PROBLEM TO SOLVE: Pick out each line in the material below that contains the string "http" and copy it in full.

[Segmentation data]
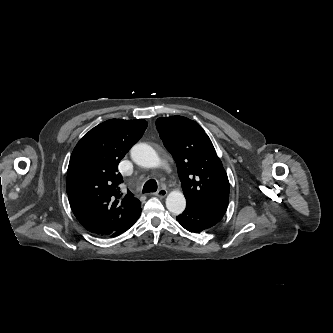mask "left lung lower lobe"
I'll return each mask as SVG.
<instances>
[{
  "instance_id": "left-lung-lower-lobe-1",
  "label": "left lung lower lobe",
  "mask_w": 333,
  "mask_h": 333,
  "mask_svg": "<svg viewBox=\"0 0 333 333\" xmlns=\"http://www.w3.org/2000/svg\"><path fill=\"white\" fill-rule=\"evenodd\" d=\"M223 216V213L202 210L187 202L185 211L176 219L186 230L199 233L216 225Z\"/></svg>"
}]
</instances>
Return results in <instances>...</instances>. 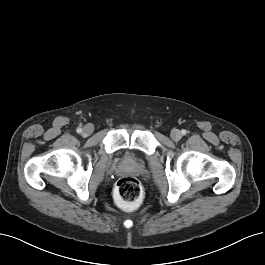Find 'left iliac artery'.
Wrapping results in <instances>:
<instances>
[{
	"mask_svg": "<svg viewBox=\"0 0 265 265\" xmlns=\"http://www.w3.org/2000/svg\"><path fill=\"white\" fill-rule=\"evenodd\" d=\"M181 133H182V135H185V134H186V130L183 129V130L181 131Z\"/></svg>",
	"mask_w": 265,
	"mask_h": 265,
	"instance_id": "left-iliac-artery-1",
	"label": "left iliac artery"
}]
</instances>
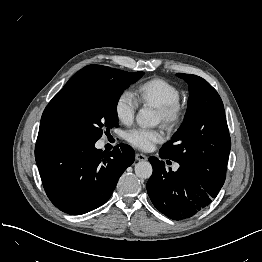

RESULT OF THIS EXERCISE:
  "mask_svg": "<svg viewBox=\"0 0 333 333\" xmlns=\"http://www.w3.org/2000/svg\"><path fill=\"white\" fill-rule=\"evenodd\" d=\"M223 216V213L202 210L187 202L185 211L176 219L186 230L199 233L216 225Z\"/></svg>"
	"mask_svg": "<svg viewBox=\"0 0 265 265\" xmlns=\"http://www.w3.org/2000/svg\"><path fill=\"white\" fill-rule=\"evenodd\" d=\"M181 133H182V135H185V134H186V130L183 129V130L181 131Z\"/></svg>",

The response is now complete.